PROVIDED PASSAGE →

══════

Item 39. Prefer annotations to naming patterns
Prefer annotations to naming patterns
JUnit 3 required test method names to start with test. A typo prevents execution, and you cannot pass parameters to express expected exceptions. JUnit 4 solves this by using annotations.
Item 40. Consistently use the Override annotation
Consistently use the Override annotation
@Override indicates that a method overrides a method in a supertype and it can appear only on method declarations. Using it consistently prevents subtle bugs.
public class Bigram {
private final char first;
private final char second;
public boolean equals(Bigram b) {
return b.first == first && b.second == second;
}
public int hashCode() {
return 31 * first * second;
}
// Other code omitted
}
At a glance, equals looks like an override, and hashCode is present. But equals is overloaded, not overridden, because the parameter type is wrong. If @Override were present, the compiler would catch this error before runtime.
Add @Override to every method that overrides a supertype method. The only exception is when you override an abstract method; the compiler already flags missing implementations. The same applies to interfaces. Since default methods exist, use @Override for interface implementations as well. Most IDEs add it automatically.
Item 41. Use marker interfaces to define types
Use marker interfaces to define types
A marker interface has no methods and indicates that implementing classes possess a specific property. Serializable is a common example: it signals that instances are serializable.
Advantages of marker interfaces
First, they define a type that the compiler can check. This catches errors at compile time. A marker annotation pushes these checks to runtime.
Second, they allow a more precise target. A marker annotation with @Target(ElementType.TYPE) applies to classes, interfaces, enums, and annotations. A marker interface applies only to types that explicitly implement or extend it.
Advantages of marker annotations
Marker annotations integrate with larger annotation systems. If a framework relies heavily on annotations, using a marker annotation maintains consistency.
Summary
Use a marker interface when you need a type without adding methods. If you expect methods to accept only marked instances, a marker interface is a strong fit.

══════

[Source records]
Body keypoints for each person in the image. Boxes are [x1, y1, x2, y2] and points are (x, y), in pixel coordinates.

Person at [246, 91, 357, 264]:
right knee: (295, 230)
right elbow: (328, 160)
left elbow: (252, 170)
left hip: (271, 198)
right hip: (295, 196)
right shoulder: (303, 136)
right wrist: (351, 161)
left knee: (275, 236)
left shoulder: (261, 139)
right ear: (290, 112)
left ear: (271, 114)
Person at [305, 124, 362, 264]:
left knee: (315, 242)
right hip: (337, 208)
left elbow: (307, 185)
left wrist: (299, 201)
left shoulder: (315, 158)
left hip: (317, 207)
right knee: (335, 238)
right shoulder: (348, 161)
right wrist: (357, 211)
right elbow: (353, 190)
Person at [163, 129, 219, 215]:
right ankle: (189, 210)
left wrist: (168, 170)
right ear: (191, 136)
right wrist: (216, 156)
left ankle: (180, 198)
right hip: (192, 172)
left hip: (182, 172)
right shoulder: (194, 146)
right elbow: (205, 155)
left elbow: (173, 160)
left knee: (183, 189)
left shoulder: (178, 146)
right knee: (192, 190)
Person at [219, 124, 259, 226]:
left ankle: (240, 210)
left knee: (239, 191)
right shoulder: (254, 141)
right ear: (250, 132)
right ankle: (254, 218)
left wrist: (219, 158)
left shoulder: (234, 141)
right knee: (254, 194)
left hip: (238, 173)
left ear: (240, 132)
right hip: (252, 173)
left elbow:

══════

EXERCISE REQUIREMENTS →
Answer these questions from the text on Java annotations and marker interfaces:
(a) What did JUnit 3 require test method names to start with?
(b) Why is equals in the Bigram class overloaded instead of overridden?
(c) Which interface is given as a common example of a marker interface?

ANSWER TO THIS EXERCISE →
(a) Test method names had to start with "test."
(b) The parameter type is wrong.
(c) Serializable.